**Work required:**
Say how many lines of the listing below include the string "Table" and add nothing else.

**Data:**
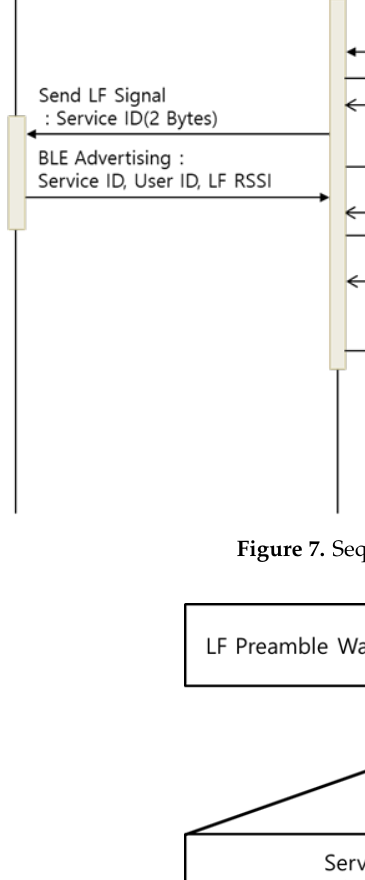
Figure 8. Low frequency (LF) Signal Packet Format.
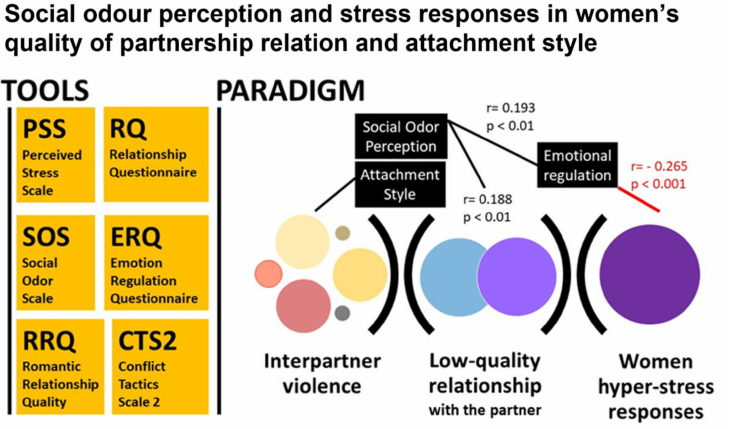
Figure 2. Integrative Map of the role of social odour perception as a modulator of women’s stress responses in the quality of the partner relationship and attachment style, as found in Figure 1 and Table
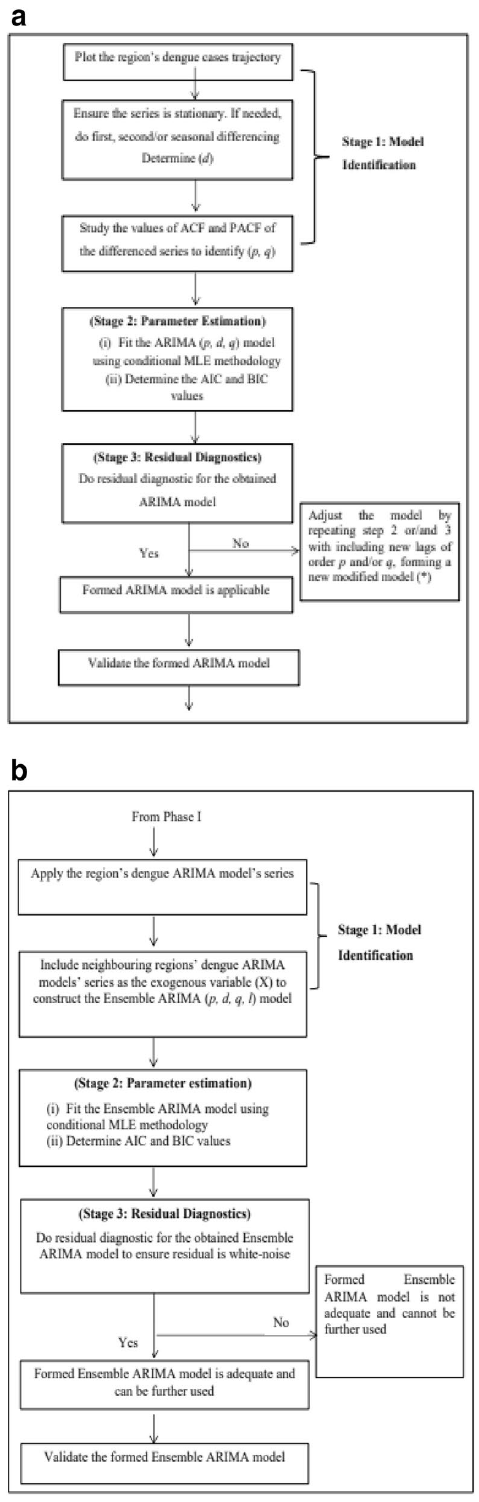
Figure 2. ( a ) Flow-chart of Box–Jenkins approach for ARIMA model development. ( b ) Flow-chart of Box– Jenkins approach for ensemble ARIMA model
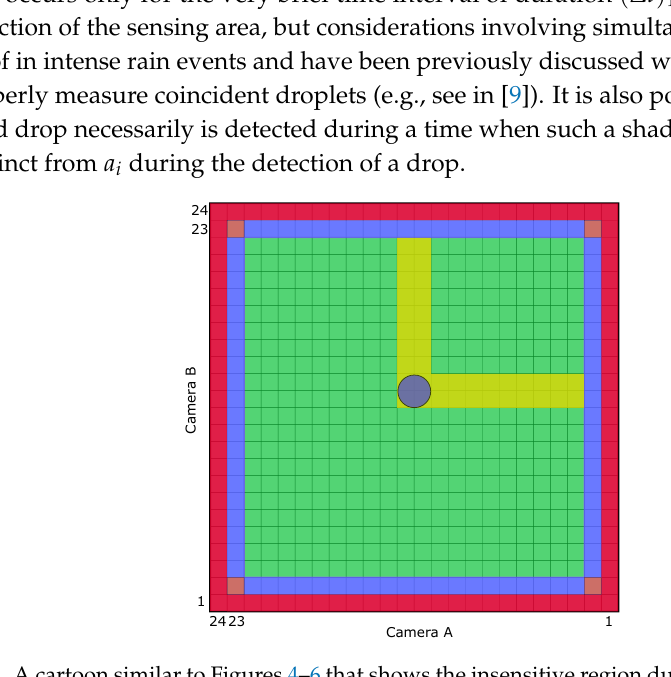
Figure A2. A cartoon similar to Figures 4–6 that shows the insensitive region during a drop detection in yellow; this “shadow area” prevents the simultaneous detection of a drop anywhere in the highlighted region. The yellow highlighted area is what is referred to as δ i in the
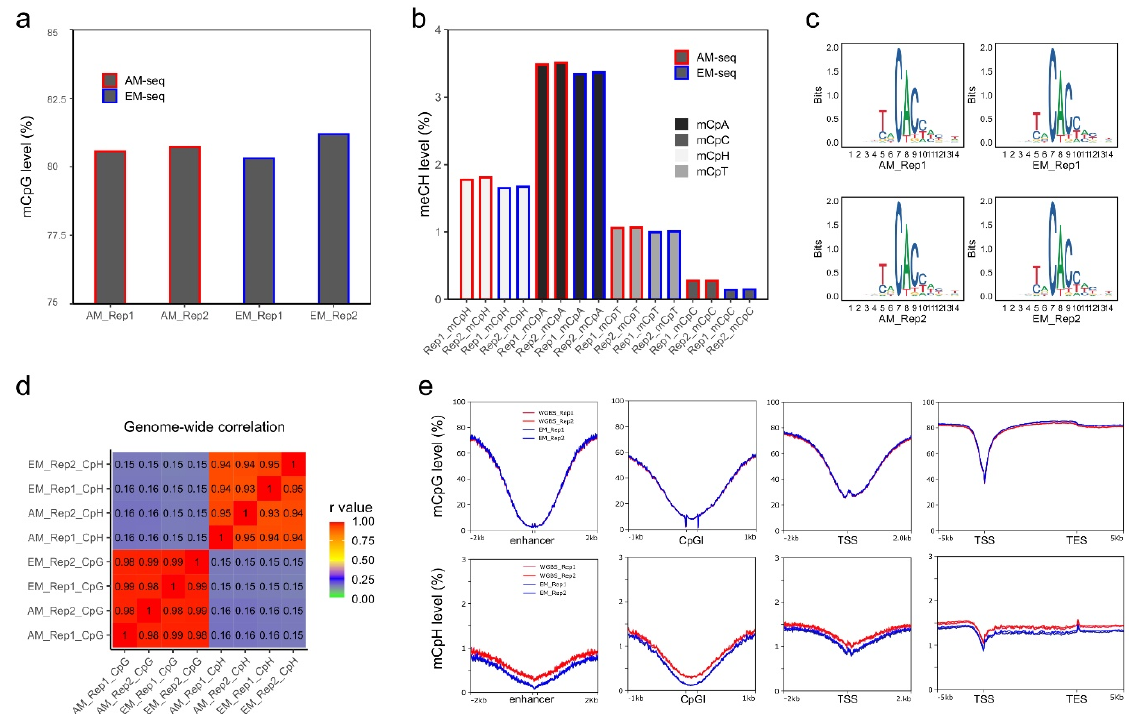
Figure 2. CpG and non-CpG methylation in NAc D2-MSNs. ( a ) Global CpG methylation levels calculated from AM-seq and EM-seq libraries. Y-axis starts from 75%. ( b ) Non-CpG methylation levels. mCpH represents the (methylated CpA, CpT, and CpC) / (total CpA, CpT, and CpC). ( c ) DNA motif of top hypermethylated non-CpG methylation sites. ( d ) Pearson correlation of mCpG and mCpH levels of the four methylome libraries using 10 kb bins. ( e ) Methylated CpG levels and methylated CpH levels at enhancers, CGIs, TSSs, and gene proximal regions using 50 bp bins.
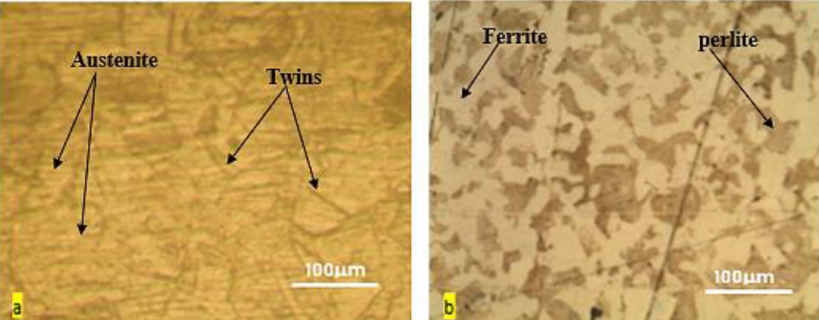
Figure 13. Microstructure of base metals: ( a ) 316 stainless steels; ( b ) AISI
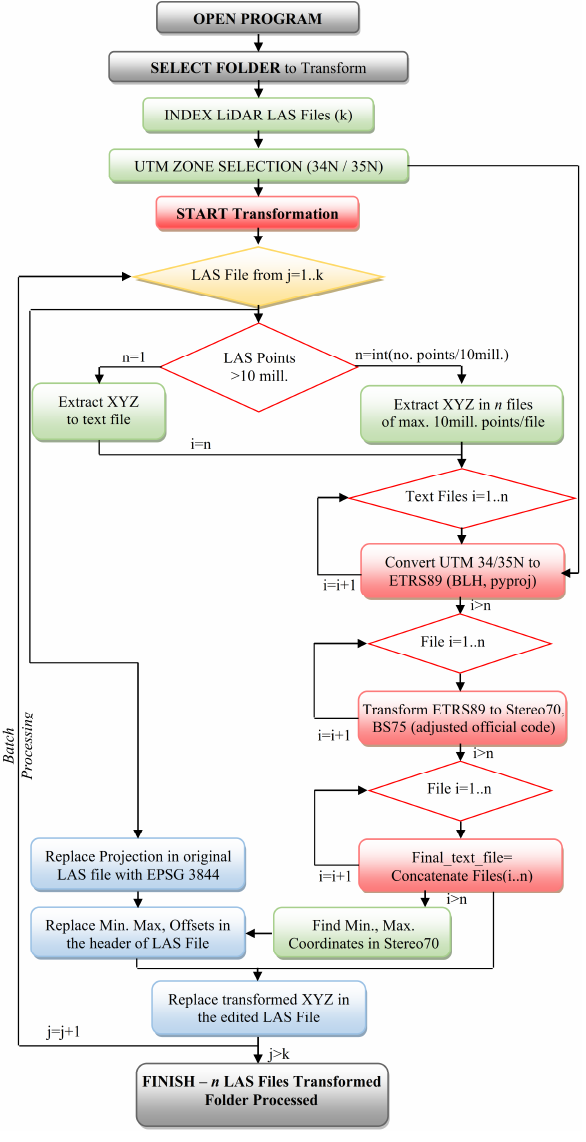
Figure 1 . Logical scheme of the transforming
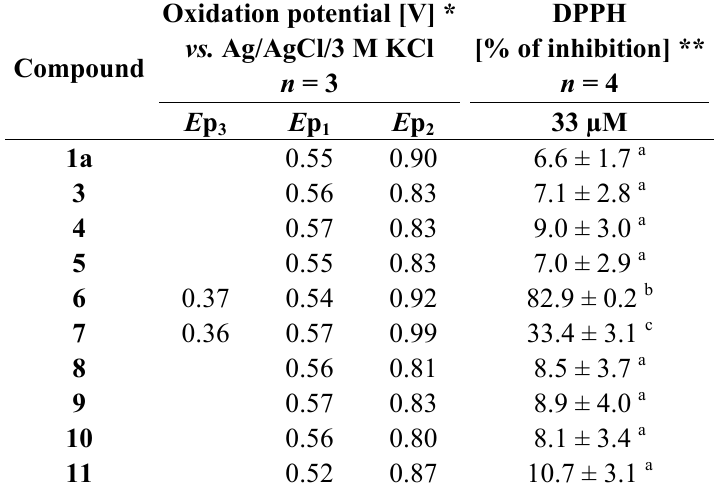
) and DPPH scavenging for monomeric flavonolignans p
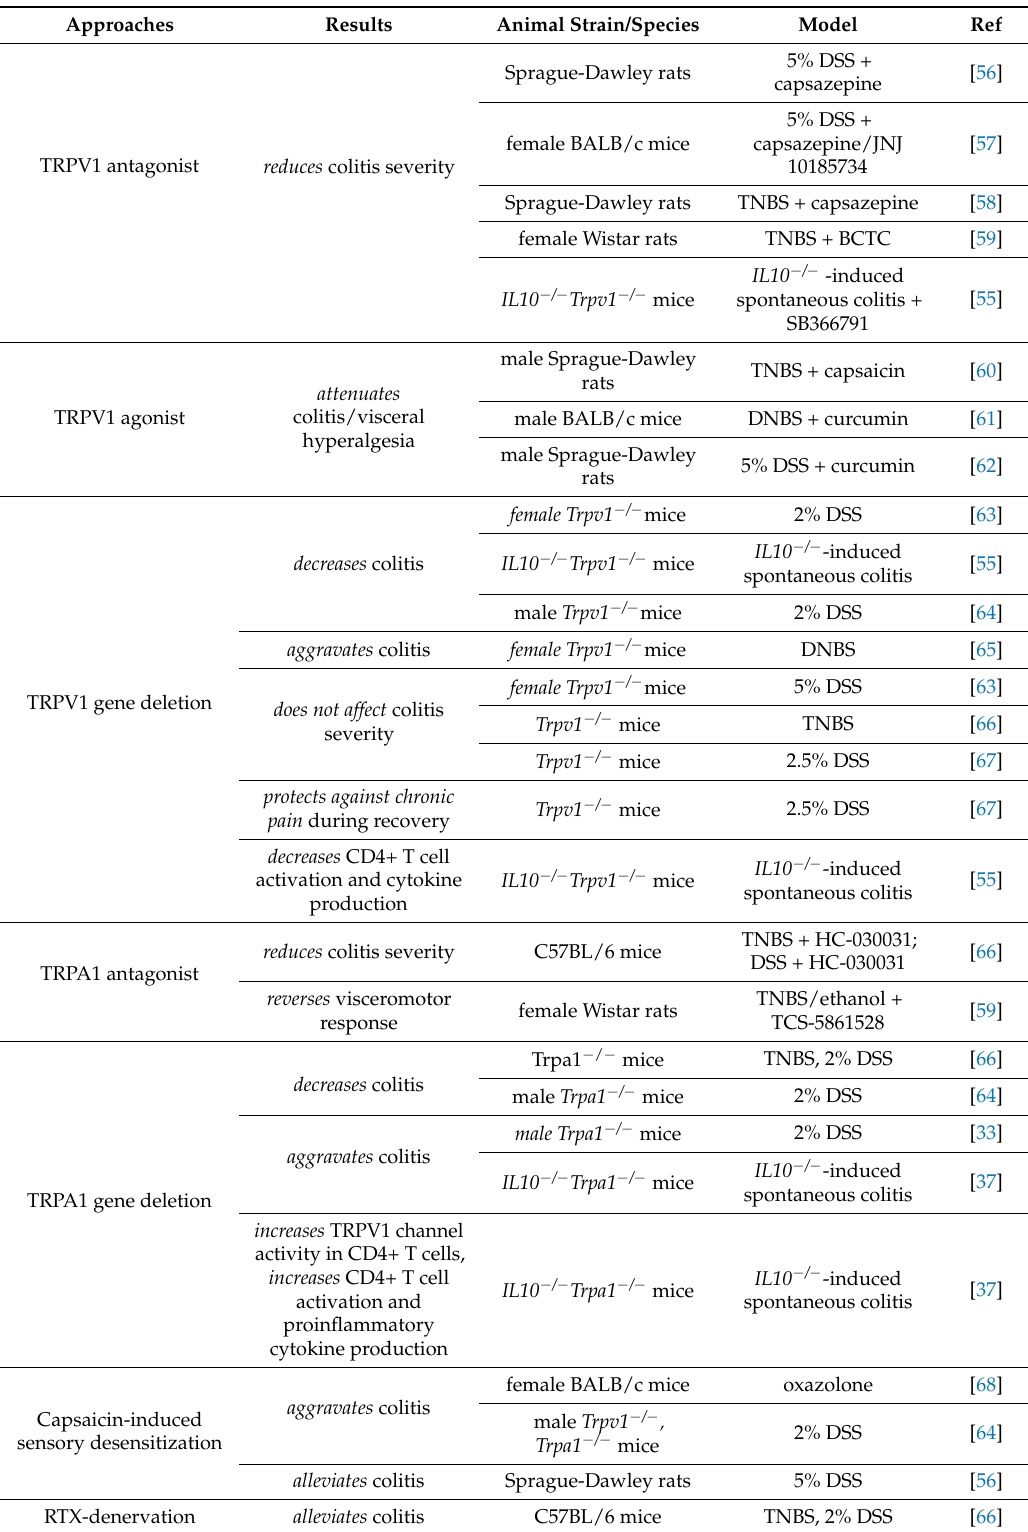
Table 5. Role of TRPV1 and TRPA1 in animal models of colitis ( Trpv1 − / − , Trpa1 − / − gene deleted mice were bred on C57BL/6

**Solution for this exercise:**
2